Government To Increase Spending On Education Incrementally


Government spending on Education is to increase from the current 10 per cent of the total budget, to 15 per cent over the next five years, in increments of one per cent a year.
This came, as both sides of the House of Representatives, in a landmark show of consensus on Tuesday (Oct. 14), approved an amended motion by Opposition Leader, Edward Seaga, seeking Government’s commitment to increase spending on education.
Responding to the revised motion, Prime Minister, P.J. Patterson expressed his concurrence with the incremental increase in the Education budget, as investment in education was one of the principal means by which economic and social goals could be realized.
He agreed that, while basic schools needed more support, such as improved and better equipped facilities, as well as more trained teachers, he did not agree that the Government should take them over. He urged instead, that community and civic groups, as well as enterprising individuals, who were already doing a good job, continue to improve their involvement in basic schools.
Mr. Patterson also agreed for the Government to provide a comprehensive textbook lending programme for primary and secondary school students, by increasing the required additional books annually, to attain the target in five years.

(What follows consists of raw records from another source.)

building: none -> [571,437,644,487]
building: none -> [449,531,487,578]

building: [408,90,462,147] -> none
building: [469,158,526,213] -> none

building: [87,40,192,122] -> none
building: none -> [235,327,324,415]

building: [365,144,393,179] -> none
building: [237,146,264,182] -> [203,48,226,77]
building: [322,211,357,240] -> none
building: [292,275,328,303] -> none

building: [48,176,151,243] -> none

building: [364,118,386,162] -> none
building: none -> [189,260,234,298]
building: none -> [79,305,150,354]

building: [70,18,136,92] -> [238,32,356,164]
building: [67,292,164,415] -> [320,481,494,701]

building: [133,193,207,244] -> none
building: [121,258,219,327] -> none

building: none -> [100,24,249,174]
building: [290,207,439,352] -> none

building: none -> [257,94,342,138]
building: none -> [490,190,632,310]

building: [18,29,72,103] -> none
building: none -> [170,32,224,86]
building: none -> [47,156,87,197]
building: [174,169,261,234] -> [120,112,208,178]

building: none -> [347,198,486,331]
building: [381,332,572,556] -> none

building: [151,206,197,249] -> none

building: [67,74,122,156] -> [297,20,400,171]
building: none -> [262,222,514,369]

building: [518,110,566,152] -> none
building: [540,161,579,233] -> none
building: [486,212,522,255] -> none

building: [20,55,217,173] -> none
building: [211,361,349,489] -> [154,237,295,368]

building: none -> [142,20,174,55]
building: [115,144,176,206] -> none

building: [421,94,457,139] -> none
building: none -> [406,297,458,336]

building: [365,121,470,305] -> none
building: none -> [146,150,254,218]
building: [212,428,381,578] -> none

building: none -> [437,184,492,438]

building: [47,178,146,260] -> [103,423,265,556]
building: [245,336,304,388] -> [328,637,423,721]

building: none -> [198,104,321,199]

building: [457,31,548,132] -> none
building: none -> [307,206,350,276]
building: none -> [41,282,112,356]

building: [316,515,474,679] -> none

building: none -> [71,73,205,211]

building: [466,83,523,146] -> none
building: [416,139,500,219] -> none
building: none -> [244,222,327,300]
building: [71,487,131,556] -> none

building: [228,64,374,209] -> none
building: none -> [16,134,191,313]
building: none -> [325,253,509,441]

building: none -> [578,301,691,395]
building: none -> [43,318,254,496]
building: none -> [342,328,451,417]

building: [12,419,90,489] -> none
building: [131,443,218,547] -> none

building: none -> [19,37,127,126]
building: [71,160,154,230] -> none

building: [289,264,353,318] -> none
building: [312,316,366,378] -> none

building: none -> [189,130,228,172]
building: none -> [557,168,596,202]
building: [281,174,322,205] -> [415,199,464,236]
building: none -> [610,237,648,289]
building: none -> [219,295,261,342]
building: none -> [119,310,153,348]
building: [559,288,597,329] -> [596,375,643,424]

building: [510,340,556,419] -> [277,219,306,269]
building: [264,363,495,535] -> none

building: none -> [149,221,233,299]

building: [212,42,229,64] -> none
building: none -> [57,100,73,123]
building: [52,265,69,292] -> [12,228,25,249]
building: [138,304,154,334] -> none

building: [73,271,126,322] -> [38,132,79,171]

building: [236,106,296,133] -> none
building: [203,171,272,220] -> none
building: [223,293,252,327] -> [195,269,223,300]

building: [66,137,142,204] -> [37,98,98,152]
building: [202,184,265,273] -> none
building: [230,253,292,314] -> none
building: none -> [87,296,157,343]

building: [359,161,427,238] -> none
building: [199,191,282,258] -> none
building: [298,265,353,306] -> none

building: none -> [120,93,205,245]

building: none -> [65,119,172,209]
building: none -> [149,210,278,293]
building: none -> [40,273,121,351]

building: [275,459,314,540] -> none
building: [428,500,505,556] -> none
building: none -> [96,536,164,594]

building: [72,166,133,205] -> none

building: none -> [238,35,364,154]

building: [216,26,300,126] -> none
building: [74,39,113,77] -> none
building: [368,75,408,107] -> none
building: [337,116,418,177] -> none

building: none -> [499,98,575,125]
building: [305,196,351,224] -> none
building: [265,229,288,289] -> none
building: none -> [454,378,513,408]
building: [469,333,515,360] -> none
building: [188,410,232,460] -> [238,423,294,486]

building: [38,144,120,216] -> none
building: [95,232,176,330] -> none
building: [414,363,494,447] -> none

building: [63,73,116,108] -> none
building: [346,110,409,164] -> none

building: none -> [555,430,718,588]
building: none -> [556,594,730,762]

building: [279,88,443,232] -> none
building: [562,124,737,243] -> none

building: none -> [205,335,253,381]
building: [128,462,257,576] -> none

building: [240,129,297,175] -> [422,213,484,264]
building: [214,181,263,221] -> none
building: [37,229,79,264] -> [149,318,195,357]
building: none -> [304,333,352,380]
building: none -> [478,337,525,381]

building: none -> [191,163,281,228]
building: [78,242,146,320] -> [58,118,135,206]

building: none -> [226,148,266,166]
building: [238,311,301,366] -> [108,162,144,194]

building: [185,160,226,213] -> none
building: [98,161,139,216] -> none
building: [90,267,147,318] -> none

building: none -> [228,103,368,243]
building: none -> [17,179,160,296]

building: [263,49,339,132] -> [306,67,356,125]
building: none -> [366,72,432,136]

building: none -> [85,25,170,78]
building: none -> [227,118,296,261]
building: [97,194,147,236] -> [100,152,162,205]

The allocation of incremental funds over the five-year period, it was agreed, would ensure that all secondary schools, including those in the poorest areas deliver quality education to all students at the secondary level; and improve and expand the School Feeding Programme to target all students in need.
There was also concord on working with schools, to provide a compulsory homework and literacy hour after classes, to ensure that homework is done under good, supervised conditions, and to eliminate the shift system in all schools within the shortest possible time.
In addition, teachers are to be upgraded to required degree levels, by enrolling incrementally over five years, teachers requiring additional qualifications, and ensuring that instructors in teacher training institutions have, at a minimum, a post graduate degree.
Other contributions to the Education debate came from Dr. St. Aubyn Bartlett, Pearnel Charles, Karl Samuda, Audley Shaw, Dr. Omar Davies and Horace Dalley.